Home News The Changing Landscape for Regional Banks

The Changing Landscape for Regional Banks


According to a report from FTI Consulting, regional banks have seen a decrease in their vulnerability to activist campaigns. The analysis took into account various factors, including governance, total shareholder return, balance sheet health, and operating performance. As a result, regional banks moved down 20 spots to number 29 on the activism-vulnerability screen.

The mid-year saw three major regional banks collapse, leading to increased scrutiny on the industry. The SPDR S&P Regional Banking exchange-traded fund (ticker: KRE) suffered a significant drop of 40%. Additionally, rising interest rates negatively impacted the value of financial institutions’ bond holdings, affecting their balance sheets. FTI reported that the financial sector was targeted in 23% of the 233 campaigns launched in the U.S. and Canada from January to June.

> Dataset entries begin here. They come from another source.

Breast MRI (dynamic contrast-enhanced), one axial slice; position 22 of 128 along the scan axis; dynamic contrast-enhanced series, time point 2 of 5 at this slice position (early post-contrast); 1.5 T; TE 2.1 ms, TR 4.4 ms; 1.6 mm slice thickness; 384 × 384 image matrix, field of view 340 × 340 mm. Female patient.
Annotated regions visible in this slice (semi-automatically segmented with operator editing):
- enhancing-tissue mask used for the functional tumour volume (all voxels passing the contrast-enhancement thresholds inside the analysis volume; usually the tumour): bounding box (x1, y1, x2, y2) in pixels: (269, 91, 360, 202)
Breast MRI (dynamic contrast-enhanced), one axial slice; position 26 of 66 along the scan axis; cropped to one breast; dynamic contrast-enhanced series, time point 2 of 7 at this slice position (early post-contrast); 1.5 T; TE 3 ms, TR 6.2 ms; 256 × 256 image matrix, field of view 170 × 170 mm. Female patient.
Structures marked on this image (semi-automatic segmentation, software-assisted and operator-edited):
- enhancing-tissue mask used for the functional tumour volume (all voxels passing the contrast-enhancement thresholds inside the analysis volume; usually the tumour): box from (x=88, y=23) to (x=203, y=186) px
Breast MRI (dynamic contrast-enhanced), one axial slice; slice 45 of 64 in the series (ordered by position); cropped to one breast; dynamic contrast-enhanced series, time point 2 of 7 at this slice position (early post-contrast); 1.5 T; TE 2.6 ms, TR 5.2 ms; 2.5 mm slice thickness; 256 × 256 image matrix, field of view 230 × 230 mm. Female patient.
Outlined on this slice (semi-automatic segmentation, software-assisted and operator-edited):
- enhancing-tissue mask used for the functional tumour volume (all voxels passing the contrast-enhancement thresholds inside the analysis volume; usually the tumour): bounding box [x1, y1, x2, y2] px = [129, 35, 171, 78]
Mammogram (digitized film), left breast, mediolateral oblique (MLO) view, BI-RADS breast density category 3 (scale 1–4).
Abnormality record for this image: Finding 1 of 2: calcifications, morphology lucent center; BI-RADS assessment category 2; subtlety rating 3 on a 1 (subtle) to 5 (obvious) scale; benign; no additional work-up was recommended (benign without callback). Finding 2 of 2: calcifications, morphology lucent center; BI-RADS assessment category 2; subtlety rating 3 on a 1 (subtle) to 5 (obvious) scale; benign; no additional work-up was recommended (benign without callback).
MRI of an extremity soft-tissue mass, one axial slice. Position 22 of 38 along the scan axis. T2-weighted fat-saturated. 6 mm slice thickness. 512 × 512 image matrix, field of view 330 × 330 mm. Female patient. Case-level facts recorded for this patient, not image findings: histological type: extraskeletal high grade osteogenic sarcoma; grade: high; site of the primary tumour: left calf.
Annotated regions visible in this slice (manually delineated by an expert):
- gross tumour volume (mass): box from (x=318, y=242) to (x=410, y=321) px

Although the sector still faces challenges due to regulatory pressure, the overall vulnerability has decreased. FTI noted that there has been a slight improvement in short-term total shareholder return (TSR) and operating-performance metrics. However, TSR remains a concern for the sector, albeit with a reduced underperformance.

Despite the ongoing pressure, the regional bank ETF has experienced a modest recovery, currently down 25% year-to-date. In comparison, the S&P 500 has advanced by 17%.